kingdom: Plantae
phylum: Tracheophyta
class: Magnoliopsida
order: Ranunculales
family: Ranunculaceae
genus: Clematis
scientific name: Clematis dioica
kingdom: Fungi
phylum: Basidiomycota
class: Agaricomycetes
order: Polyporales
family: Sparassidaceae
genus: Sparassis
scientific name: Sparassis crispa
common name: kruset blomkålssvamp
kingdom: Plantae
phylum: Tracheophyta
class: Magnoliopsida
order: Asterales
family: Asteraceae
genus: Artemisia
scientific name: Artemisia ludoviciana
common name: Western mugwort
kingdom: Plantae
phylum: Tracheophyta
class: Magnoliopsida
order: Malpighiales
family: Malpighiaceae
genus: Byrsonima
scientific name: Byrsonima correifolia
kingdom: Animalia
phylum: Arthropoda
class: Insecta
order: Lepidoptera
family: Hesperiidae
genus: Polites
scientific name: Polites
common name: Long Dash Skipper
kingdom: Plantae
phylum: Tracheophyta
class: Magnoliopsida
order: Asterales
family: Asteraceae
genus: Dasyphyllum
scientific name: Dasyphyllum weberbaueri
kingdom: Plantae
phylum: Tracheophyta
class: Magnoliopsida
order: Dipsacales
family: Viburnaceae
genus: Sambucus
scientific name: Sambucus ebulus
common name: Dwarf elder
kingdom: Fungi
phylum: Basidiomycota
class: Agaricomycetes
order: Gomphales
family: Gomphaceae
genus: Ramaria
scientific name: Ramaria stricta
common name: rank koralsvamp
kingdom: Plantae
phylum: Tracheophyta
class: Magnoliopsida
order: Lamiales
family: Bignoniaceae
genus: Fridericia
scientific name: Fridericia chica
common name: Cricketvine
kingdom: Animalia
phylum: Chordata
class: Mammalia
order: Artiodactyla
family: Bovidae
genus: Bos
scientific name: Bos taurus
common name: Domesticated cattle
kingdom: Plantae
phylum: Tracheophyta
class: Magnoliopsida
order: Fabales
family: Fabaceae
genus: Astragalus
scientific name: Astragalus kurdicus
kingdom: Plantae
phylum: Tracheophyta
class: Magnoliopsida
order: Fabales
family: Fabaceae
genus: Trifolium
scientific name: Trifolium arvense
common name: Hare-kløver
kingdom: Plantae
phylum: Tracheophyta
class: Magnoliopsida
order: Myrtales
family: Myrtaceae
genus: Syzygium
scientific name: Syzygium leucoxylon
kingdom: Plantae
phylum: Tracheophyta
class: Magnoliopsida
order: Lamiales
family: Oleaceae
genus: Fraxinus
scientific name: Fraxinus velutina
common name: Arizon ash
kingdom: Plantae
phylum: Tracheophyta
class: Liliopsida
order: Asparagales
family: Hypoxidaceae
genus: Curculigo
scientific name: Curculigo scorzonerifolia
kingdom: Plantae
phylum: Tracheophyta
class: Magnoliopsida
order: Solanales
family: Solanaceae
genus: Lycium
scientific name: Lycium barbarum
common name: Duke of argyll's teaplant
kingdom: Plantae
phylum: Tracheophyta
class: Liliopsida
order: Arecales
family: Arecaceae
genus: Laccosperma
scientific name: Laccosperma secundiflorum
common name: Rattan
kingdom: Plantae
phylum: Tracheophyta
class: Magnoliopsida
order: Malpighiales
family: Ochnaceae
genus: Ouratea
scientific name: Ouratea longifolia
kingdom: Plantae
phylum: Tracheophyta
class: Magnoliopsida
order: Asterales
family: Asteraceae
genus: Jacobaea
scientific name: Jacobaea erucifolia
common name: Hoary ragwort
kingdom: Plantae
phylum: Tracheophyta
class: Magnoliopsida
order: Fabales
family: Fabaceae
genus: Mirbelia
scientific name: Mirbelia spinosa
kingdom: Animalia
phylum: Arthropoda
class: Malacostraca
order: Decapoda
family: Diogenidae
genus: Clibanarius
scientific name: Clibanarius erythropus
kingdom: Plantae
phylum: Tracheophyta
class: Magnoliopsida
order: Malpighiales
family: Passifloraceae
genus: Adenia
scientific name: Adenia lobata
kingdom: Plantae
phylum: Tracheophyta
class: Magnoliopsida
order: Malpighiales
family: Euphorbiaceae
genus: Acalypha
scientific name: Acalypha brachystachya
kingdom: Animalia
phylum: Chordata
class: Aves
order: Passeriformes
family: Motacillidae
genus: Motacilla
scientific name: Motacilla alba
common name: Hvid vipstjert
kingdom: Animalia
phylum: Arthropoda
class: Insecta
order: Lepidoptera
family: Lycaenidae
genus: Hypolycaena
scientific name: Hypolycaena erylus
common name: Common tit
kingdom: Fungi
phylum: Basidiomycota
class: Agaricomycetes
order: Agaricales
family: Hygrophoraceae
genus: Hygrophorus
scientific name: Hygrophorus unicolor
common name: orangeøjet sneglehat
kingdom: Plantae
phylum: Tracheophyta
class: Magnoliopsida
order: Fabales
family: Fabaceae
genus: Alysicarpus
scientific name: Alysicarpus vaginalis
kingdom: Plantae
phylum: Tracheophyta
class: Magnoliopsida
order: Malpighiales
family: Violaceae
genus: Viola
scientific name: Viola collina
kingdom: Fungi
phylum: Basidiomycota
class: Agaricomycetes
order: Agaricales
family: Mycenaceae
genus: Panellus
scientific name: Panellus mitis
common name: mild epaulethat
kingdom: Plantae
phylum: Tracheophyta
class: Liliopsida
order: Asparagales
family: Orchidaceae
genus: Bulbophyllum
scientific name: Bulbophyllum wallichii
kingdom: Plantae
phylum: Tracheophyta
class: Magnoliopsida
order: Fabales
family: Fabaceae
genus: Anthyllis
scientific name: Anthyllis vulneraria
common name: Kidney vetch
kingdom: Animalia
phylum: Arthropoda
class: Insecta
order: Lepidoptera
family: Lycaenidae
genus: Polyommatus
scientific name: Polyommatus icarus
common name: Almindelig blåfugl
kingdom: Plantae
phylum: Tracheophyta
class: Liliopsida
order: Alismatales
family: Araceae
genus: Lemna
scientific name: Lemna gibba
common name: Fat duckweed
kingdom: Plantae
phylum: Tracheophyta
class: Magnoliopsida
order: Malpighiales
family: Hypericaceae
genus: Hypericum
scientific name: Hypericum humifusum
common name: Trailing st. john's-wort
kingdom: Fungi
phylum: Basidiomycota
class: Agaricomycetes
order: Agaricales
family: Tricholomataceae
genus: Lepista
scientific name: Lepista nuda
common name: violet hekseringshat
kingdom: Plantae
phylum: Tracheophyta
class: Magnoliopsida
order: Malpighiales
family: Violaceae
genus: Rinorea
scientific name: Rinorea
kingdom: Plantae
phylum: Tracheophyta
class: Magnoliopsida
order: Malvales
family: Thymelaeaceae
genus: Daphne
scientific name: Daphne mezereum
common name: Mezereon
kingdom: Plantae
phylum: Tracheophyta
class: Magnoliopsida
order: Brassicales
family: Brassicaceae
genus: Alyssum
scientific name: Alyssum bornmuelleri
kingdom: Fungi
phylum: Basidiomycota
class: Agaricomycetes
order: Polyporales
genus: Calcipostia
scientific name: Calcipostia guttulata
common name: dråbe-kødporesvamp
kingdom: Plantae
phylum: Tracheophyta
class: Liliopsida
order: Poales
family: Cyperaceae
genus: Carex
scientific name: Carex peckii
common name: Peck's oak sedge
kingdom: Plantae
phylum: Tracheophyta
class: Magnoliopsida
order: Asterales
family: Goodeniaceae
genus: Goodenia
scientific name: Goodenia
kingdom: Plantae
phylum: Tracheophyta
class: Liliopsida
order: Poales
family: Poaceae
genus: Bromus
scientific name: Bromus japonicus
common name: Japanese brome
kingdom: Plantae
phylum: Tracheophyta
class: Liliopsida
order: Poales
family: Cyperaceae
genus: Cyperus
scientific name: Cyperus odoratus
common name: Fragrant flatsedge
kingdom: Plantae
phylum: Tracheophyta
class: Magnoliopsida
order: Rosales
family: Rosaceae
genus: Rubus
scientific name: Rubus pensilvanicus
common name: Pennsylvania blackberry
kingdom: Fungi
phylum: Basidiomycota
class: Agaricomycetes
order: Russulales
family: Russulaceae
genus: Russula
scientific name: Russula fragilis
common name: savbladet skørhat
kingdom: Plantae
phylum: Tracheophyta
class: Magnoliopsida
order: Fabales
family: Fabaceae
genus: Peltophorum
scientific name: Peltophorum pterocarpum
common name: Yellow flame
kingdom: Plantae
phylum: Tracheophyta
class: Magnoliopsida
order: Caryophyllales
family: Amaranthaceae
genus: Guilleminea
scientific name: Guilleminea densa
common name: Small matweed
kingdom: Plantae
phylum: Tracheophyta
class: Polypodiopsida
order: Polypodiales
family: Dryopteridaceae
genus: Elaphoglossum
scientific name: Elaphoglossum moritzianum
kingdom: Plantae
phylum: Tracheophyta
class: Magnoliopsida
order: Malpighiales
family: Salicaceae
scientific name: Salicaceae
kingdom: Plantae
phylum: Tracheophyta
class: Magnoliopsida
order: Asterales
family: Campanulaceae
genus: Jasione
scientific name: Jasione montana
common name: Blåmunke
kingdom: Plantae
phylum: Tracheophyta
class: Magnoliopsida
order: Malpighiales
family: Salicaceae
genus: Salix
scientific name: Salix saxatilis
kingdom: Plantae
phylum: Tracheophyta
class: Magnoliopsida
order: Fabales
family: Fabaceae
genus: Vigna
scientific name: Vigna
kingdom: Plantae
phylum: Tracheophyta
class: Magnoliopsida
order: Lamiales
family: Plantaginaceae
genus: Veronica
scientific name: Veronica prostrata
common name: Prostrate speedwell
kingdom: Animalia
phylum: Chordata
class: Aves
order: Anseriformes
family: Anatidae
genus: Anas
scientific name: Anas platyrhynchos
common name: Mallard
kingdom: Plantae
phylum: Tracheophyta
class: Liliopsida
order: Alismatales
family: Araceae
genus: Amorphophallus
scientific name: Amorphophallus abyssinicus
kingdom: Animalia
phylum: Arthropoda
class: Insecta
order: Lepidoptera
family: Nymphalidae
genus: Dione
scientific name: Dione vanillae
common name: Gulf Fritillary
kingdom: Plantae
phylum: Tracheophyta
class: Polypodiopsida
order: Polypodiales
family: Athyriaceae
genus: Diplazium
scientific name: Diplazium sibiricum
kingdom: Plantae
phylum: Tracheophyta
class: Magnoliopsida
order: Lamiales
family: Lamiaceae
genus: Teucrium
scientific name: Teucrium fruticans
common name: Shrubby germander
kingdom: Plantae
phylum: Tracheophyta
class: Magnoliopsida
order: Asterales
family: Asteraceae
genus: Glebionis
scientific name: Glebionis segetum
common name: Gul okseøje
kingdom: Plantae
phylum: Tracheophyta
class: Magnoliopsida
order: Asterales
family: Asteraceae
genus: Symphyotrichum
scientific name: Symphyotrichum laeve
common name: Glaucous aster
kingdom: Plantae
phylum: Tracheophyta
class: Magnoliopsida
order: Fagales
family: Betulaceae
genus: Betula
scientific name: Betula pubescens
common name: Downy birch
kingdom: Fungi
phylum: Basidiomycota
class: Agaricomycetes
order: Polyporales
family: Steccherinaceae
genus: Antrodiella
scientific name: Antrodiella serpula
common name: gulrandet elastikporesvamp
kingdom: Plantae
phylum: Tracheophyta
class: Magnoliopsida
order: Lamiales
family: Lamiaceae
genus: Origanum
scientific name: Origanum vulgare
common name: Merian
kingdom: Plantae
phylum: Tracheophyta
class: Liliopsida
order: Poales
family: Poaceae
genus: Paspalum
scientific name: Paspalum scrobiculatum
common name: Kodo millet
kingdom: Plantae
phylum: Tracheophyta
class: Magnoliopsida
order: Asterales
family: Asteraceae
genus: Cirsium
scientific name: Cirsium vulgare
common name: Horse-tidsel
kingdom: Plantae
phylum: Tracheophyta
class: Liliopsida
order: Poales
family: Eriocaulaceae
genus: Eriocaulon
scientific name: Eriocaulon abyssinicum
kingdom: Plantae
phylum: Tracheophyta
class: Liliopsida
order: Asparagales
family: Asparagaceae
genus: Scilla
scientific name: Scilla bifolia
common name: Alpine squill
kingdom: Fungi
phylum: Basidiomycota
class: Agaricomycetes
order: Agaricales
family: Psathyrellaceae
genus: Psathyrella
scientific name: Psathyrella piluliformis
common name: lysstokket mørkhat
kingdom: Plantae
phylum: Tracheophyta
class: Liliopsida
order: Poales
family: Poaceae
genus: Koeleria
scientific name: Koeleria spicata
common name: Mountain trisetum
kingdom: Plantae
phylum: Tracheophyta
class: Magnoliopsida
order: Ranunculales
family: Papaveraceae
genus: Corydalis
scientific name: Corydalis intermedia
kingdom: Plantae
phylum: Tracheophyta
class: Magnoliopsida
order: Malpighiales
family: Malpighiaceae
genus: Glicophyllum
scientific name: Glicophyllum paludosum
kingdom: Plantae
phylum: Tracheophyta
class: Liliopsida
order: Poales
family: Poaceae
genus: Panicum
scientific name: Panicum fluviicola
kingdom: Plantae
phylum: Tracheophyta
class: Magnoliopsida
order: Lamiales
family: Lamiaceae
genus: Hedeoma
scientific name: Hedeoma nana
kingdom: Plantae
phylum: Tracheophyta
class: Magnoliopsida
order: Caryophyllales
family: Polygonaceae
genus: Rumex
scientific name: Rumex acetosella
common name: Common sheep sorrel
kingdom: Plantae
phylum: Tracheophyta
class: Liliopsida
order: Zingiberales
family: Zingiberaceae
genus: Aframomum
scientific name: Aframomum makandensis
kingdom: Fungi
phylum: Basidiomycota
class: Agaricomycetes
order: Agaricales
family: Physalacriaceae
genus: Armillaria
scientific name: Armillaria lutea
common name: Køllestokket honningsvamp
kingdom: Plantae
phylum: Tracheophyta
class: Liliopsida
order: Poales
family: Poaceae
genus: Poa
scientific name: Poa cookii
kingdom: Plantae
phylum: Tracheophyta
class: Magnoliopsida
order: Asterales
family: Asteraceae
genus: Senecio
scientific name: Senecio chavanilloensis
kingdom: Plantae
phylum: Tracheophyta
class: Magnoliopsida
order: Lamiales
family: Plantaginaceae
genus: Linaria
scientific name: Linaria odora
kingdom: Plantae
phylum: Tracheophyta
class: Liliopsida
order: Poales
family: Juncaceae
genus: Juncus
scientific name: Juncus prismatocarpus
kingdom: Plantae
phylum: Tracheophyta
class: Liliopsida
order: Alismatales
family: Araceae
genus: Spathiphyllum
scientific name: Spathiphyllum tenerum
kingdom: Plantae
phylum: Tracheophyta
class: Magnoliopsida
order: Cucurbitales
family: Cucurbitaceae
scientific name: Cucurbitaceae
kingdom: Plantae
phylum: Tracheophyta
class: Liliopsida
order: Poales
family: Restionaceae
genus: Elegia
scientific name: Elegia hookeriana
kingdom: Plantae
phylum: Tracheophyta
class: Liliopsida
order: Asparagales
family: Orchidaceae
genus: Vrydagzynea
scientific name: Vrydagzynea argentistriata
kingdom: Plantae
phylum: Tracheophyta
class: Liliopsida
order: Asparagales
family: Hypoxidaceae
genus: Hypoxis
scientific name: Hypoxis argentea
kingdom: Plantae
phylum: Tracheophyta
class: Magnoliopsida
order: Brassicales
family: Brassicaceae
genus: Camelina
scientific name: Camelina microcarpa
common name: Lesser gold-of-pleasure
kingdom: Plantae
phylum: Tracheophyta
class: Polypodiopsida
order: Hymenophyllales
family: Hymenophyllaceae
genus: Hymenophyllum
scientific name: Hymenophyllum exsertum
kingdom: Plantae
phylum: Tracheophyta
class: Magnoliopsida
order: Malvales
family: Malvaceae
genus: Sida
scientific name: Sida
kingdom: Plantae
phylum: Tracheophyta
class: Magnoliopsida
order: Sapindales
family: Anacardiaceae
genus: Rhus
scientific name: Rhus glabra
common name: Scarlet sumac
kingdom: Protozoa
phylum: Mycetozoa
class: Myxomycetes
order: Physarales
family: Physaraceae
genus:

- [What the task requires] Quote the lines of the records that begin at the line containing "common name: Downy birch" and end with the line containing "scientific name: Paspalum scrobiculatum", keeping both of those lines.

- [The answer]
common name: Downy birch
kingdom: Fungi
phylum: Basidiomycota
class: Agaricomycetes
order: Polyporales
family: Steccherinaceae
genus: Antrodiella
scientific name: Antrodiella serpula
common name: gulrandet elastikporesvamp
kingdom: Plantae
phylum: Tracheophyta
class: Magnoliopsida
order: Lamiales
family: Lamiaceae
genus: Origanum
scientific name: Origanum vulgare
common name: Merian
kingdom: Plantae
phylum: Tracheophyta
class: Liliopsida
order: Poales
family: Poaceae
genus: Paspalum
scientific name: Paspalum scrobiculatum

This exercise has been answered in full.